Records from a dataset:
┏━━
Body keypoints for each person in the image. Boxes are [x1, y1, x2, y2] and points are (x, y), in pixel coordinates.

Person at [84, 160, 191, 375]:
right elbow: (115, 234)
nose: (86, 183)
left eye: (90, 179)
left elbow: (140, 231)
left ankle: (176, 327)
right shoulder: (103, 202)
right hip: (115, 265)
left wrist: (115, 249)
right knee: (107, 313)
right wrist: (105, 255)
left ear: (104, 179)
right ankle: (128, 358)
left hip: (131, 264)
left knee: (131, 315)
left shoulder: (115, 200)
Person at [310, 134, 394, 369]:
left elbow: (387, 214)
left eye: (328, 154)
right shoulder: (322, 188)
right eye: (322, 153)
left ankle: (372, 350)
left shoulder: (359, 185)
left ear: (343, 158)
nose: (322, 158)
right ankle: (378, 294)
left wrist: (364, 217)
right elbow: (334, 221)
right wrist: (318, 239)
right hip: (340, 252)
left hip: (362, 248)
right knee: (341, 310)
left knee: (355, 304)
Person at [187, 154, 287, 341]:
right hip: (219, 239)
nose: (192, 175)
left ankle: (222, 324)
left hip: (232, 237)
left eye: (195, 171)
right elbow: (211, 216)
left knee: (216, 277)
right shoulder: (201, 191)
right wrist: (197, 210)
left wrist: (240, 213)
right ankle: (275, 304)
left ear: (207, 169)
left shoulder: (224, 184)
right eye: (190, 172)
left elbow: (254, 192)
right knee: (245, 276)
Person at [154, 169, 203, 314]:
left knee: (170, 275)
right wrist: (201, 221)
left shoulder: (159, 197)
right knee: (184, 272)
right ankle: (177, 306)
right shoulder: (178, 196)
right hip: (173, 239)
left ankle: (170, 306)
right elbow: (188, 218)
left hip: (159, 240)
┗━━
┏━━
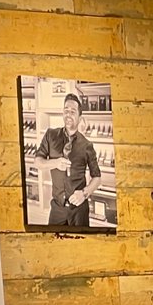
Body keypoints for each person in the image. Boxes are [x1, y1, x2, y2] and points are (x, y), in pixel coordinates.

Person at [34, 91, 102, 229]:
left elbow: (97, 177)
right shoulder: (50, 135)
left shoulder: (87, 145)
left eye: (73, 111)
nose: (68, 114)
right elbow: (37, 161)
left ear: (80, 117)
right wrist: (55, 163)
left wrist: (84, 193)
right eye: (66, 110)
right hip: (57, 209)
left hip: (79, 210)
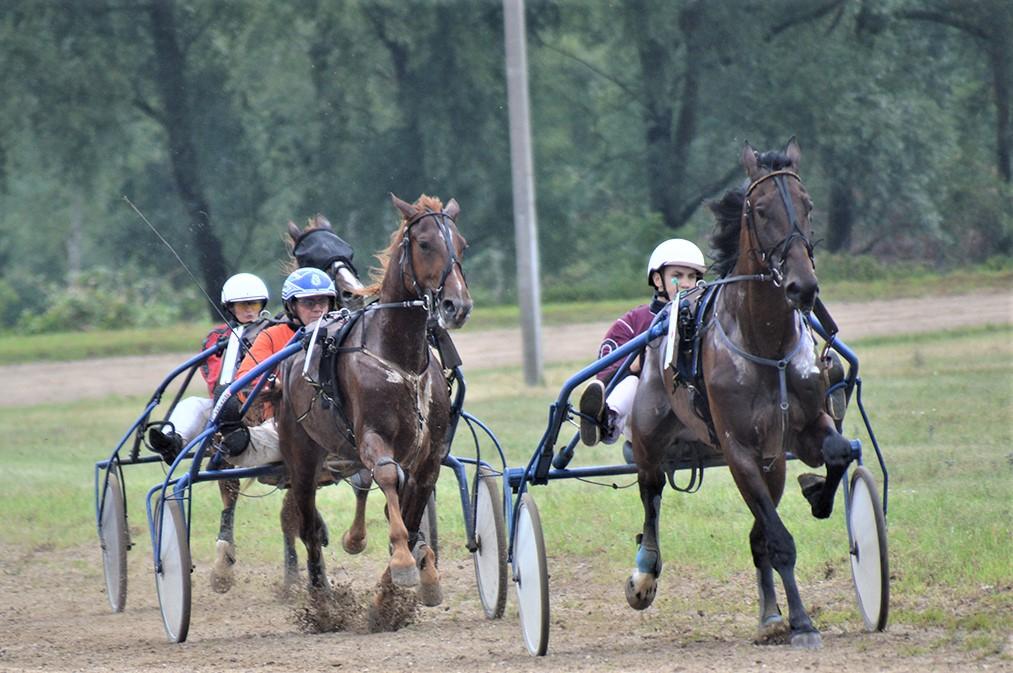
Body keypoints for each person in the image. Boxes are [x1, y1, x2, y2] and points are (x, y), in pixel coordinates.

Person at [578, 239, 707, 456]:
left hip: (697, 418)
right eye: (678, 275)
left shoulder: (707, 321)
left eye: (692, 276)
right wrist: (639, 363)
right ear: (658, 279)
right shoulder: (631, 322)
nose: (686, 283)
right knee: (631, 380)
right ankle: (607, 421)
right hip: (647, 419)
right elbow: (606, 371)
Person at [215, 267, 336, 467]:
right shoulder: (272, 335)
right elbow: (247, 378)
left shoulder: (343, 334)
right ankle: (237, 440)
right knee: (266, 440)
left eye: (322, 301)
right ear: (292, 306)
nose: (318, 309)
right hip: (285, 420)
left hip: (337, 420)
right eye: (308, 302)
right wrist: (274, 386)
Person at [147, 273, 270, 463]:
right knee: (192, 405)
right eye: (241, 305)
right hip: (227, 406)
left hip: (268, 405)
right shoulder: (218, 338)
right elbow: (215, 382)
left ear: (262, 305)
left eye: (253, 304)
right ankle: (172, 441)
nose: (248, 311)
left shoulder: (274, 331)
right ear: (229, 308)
┗━━
■ HOW TO COMPLETE THIS TASK
Retype exactly the lines above, from the one with "left elbow: (140, 231)" through the one with "left elbow: (254, 192)", inclusive.

■ SOLVED PROBLEM
left elbow: (140, 231)
left ankle: (176, 327)
right shoulder: (103, 202)
right hip: (115, 265)
left wrist: (115, 249)
right knee: (107, 313)
right wrist: (105, 255)
left ear: (104, 179)
right ankle: (128, 358)
left hip: (131, 264)
left knee: (131, 315)
left shoulder: (115, 200)
Person at [310, 134, 394, 369]:
left elbow: (387, 214)
left eye: (328, 154)
right shoulder: (322, 188)
right eye: (322, 153)
left ankle: (372, 350)
left shoulder: (359, 185)
left ear: (343, 158)
nose: (322, 158)
right ankle: (378, 294)
left wrist: (364, 217)
right elbow: (334, 221)
right wrist: (318, 239)
right hip: (340, 252)
left hip: (362, 248)
right knee: (341, 310)
left knee: (355, 304)
Person at [187, 154, 287, 341]:
right hip: (219, 239)
nose: (192, 175)
left ankle: (222, 324)
left hip: (232, 237)
left eye: (195, 171)
right elbow: (211, 216)
left knee: (216, 277)
right shoulder: (201, 191)
right wrist: (197, 210)
left wrist: (240, 213)
right ankle: (275, 304)
left ear: (207, 169)
left shoulder: (224, 184)
right eye: (190, 172)
left elbow: (254, 192)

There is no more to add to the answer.